“Beginning from the Marginalized Subject”

In her essay “Standing With and Speaking as Faith: A Feminist-Indigenous Approach to Inquiry” Kim Tallbear writes of her scholarly struggle “to share goals and desires while staying engaged in critical conversation and producing new knowledge and insights.” Working through this question, she cites Gautam Bhan’s notion of “continuous and multiple engagements with communities and sites of research rather than a frame of giving back.” A problem with ethnographic research, she suggests, is the ever-present necessity of the goal to “give back” to research subjects. To address this, the author proposes shifting the research process into a relationship-building process with colleagues (instead of subjects) so that data gathering might instead look more like information sharing. Using Harding, she writes that we must create “hypotheses, research questions, methods, and valued outputs, including historical accounts, sociological analyses, and textual interpretations” which “begin from the lives, experiences, and interpretations of marginalized subjects”. For Tallbear, placing ethics and positionality first becomes a methodology for knowledge production.
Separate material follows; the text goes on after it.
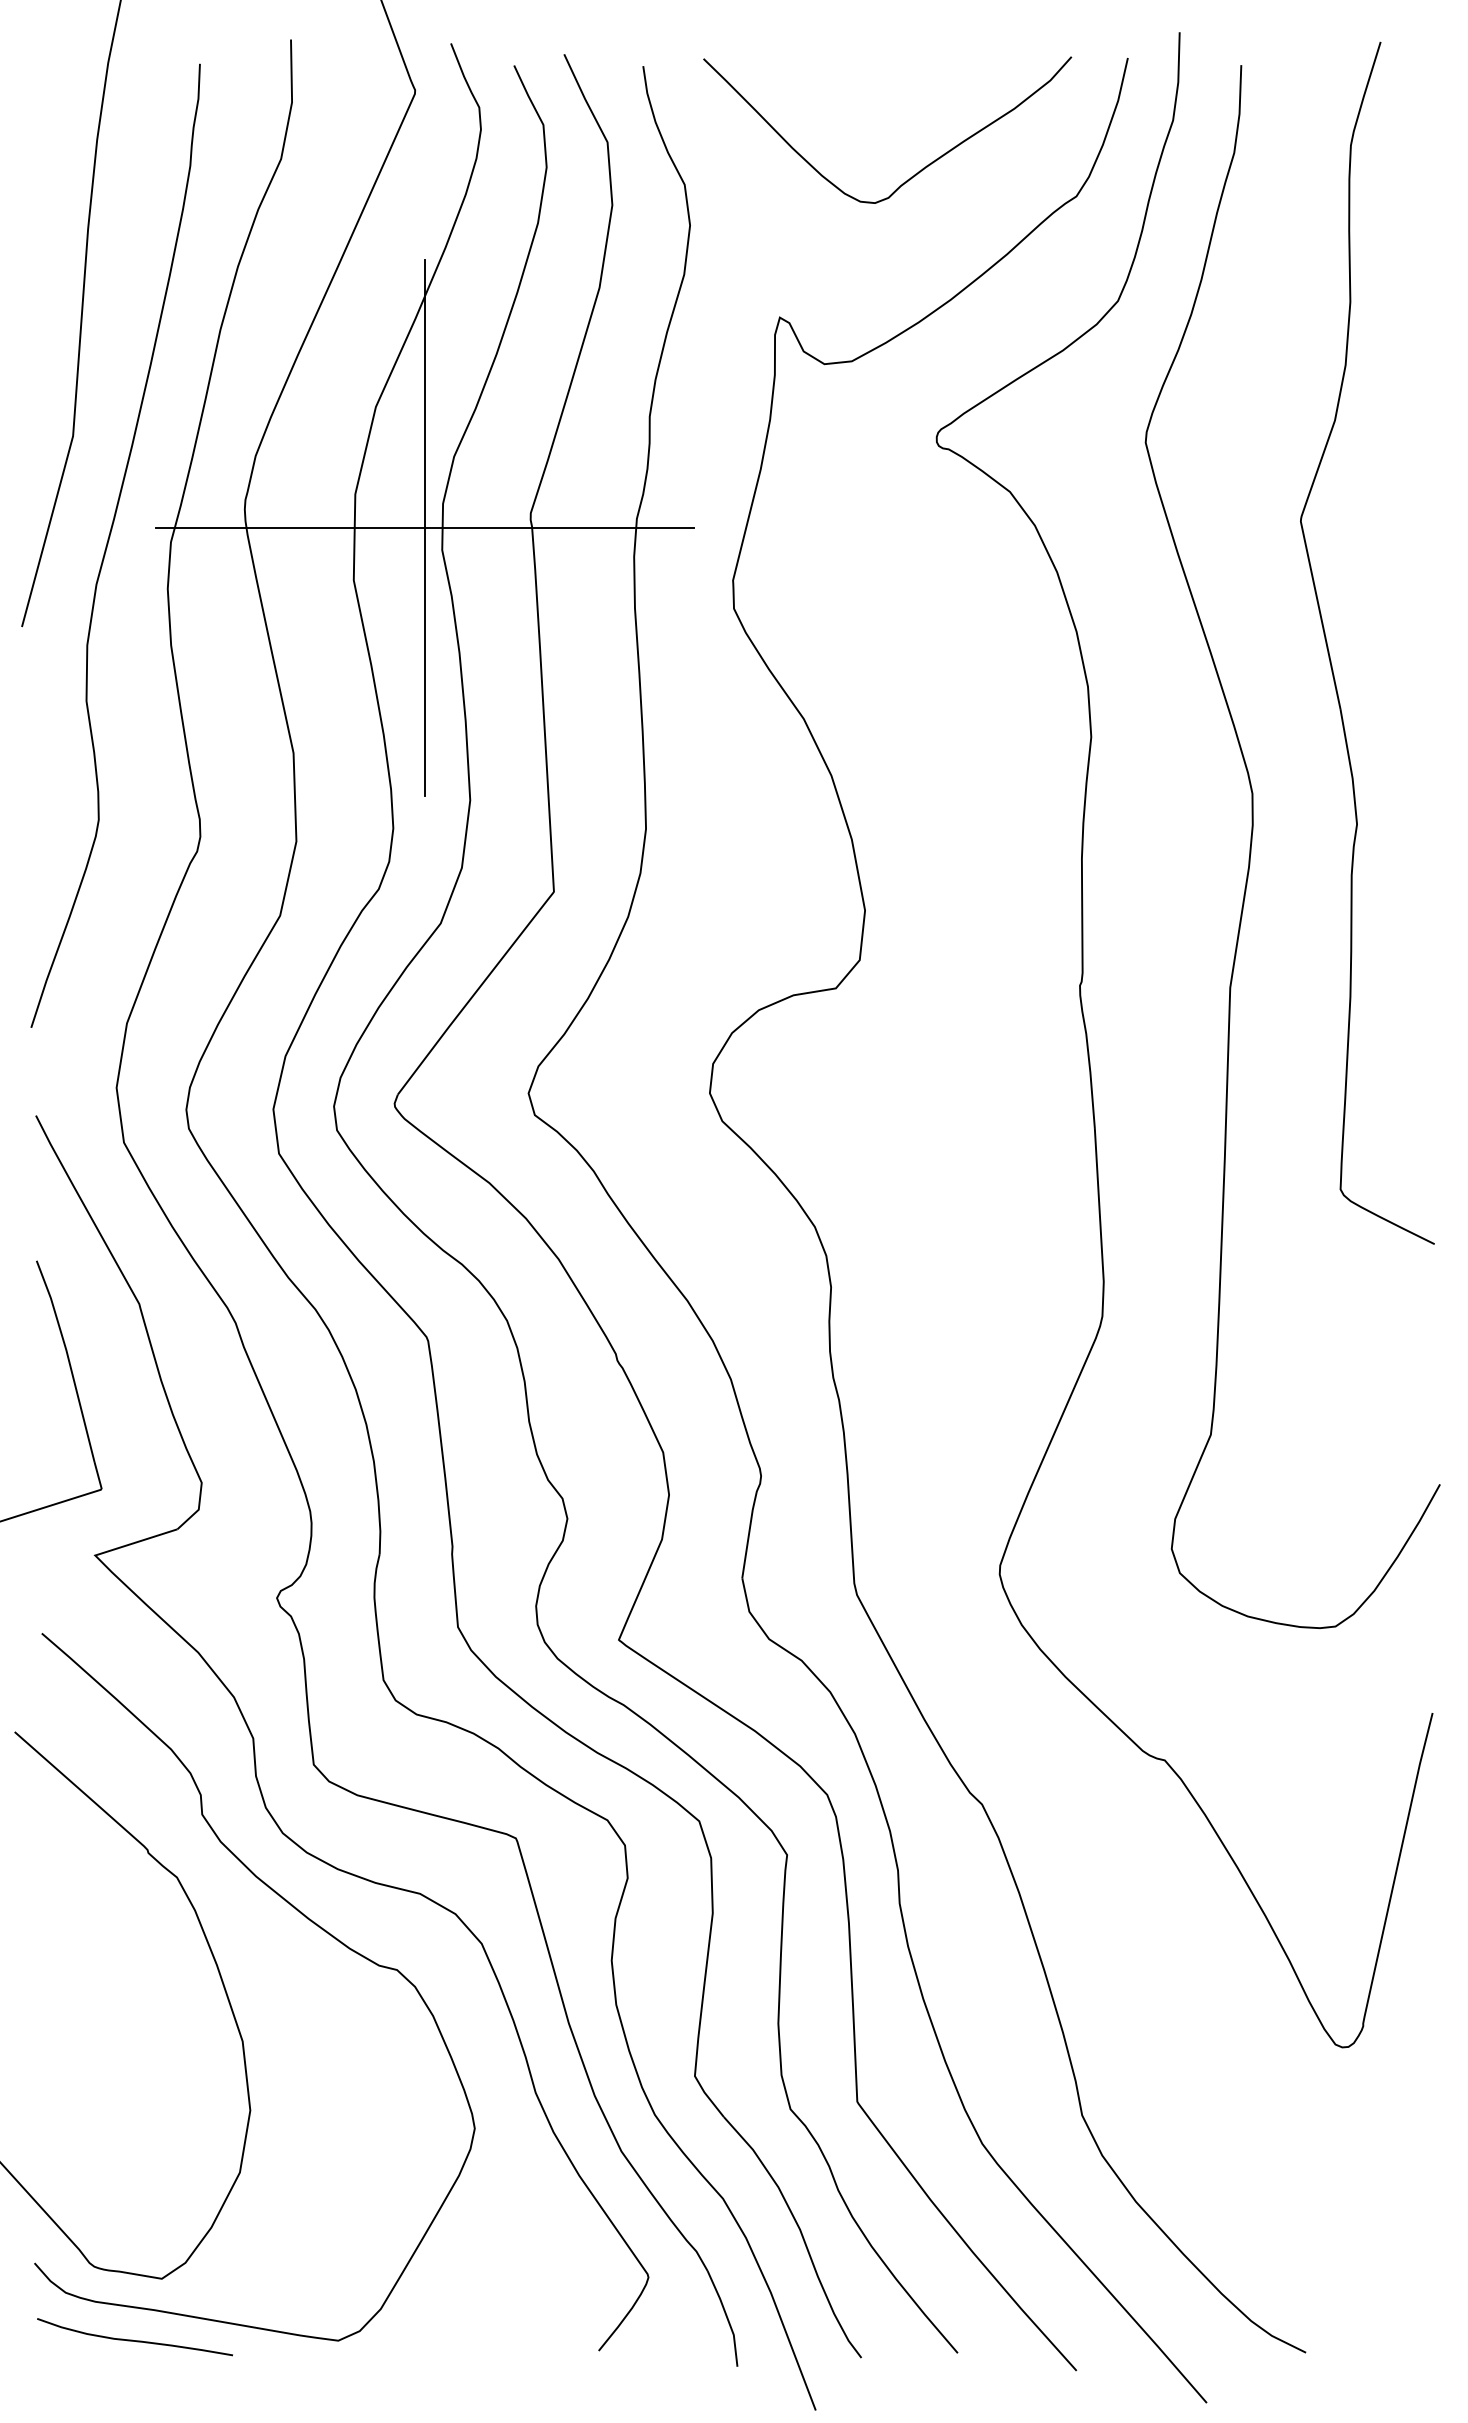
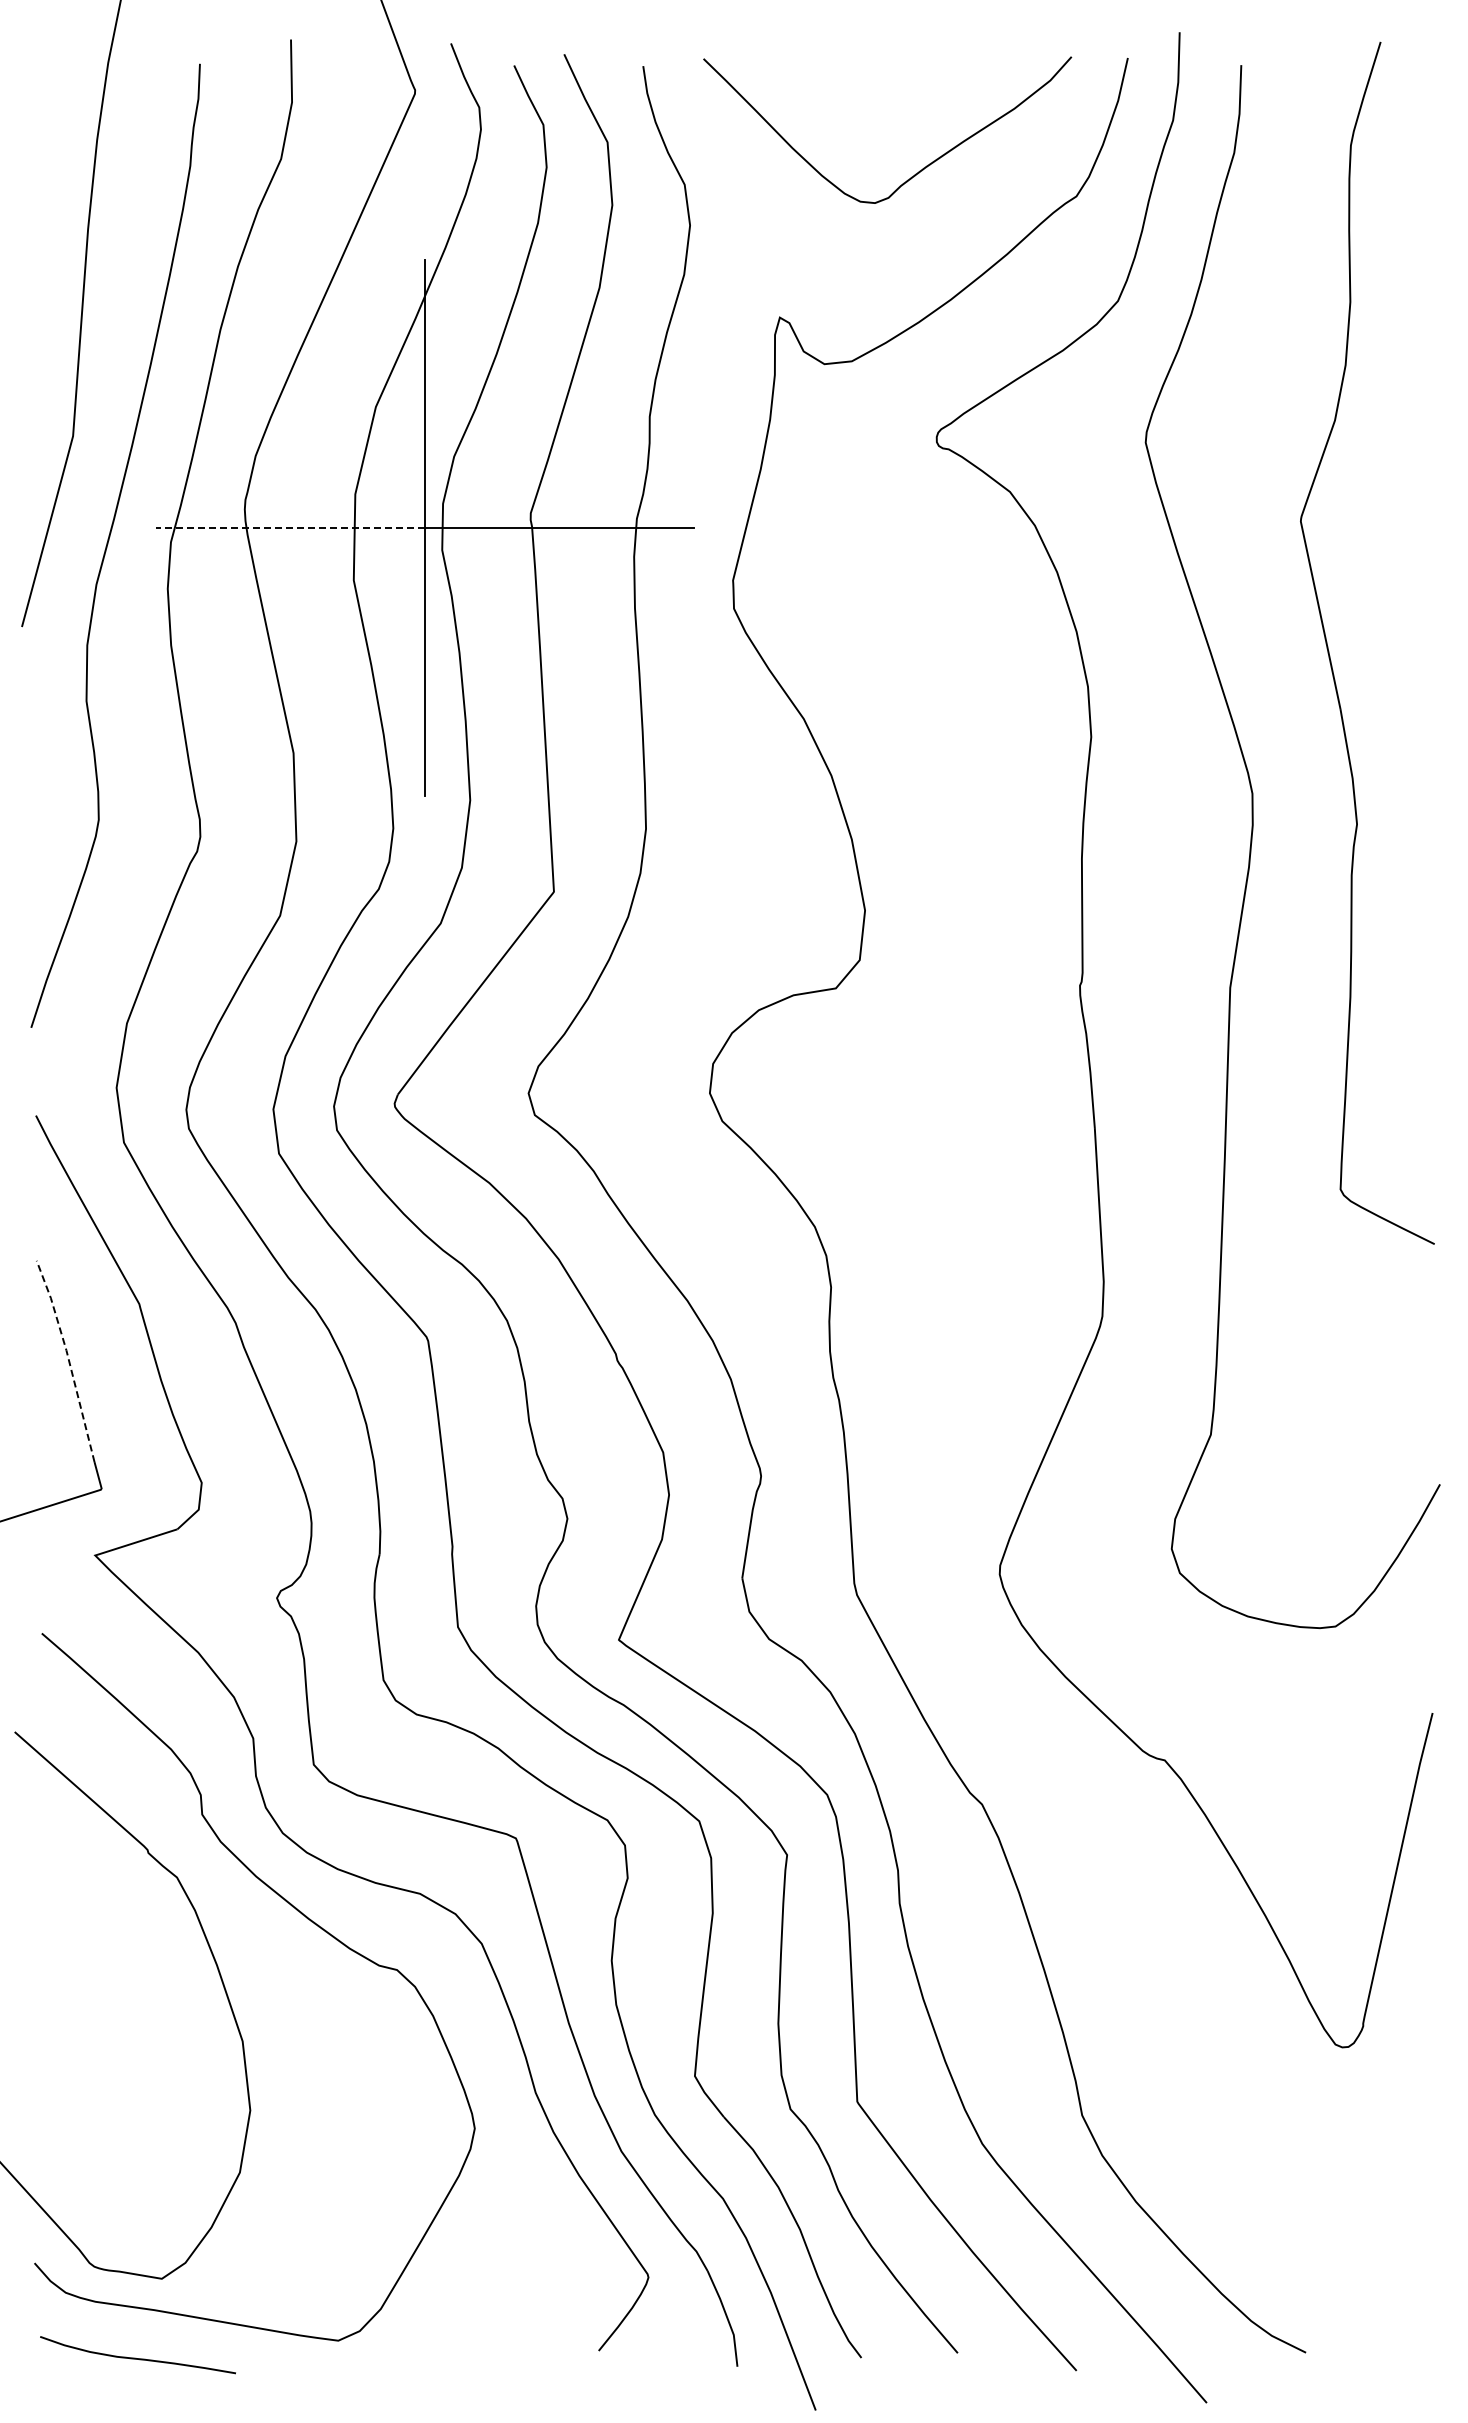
line at (289, 527): solid -> dashed
line at (68, 1359): solid -> dashed
curve at (132, 2339) position: (132, 2339) -> (135, 2357)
It occurs to me that Michael Rakowitz’ project paraSITES might function well within the terms of Tallbear’s ethical methodologies while also raising some questions for me about the process through which I hope to approach my ‘extratextual’ project. In the late 90s, Rakowitz began constructing lightweight, inflatable living spaces for homeless people. These paraSITES fed on warm air from exterior ventilation ducts on buildings to function as heated habitats for the homeless.


The artist worked with homeless people when creating custom dwelling spaces based on the needs and wants of folks in his local community. He spoke with the homeless, allowing them to craft their own living spaces; letting the project develop from the experience of the subject. Rakowitz aims to provide shelter for his ‘subjects’ by producing custom, warm, cheap, and lightweight sleeping sites.


Although I think the work is important, I wonder about some of the ethical issues that Tallbear brings up. An important part of Tallbear’s methodology is eliminating insider/outsider binaries. But how can an artist or scholar, like Rakowitz or myself, ever begin to legitimately claim insider status within a homeless community. Tallbear’s essay is inspiring on many levels for the ways in which it calls for a more (inter)active researching role and seeks to reposition relations between subject and object. However, I am still left unsure about the ethics of my varying projects in relation to ethnographic studies of homelessness. It seems that mixing Bhan’s call for “continuous and multiple engagements” with subject communities and Tallbear’s proposal to “begin from the lives, experiences, and interpretations of marginalized subjects” might function together as a more accessible method as I approach homelessness in my work.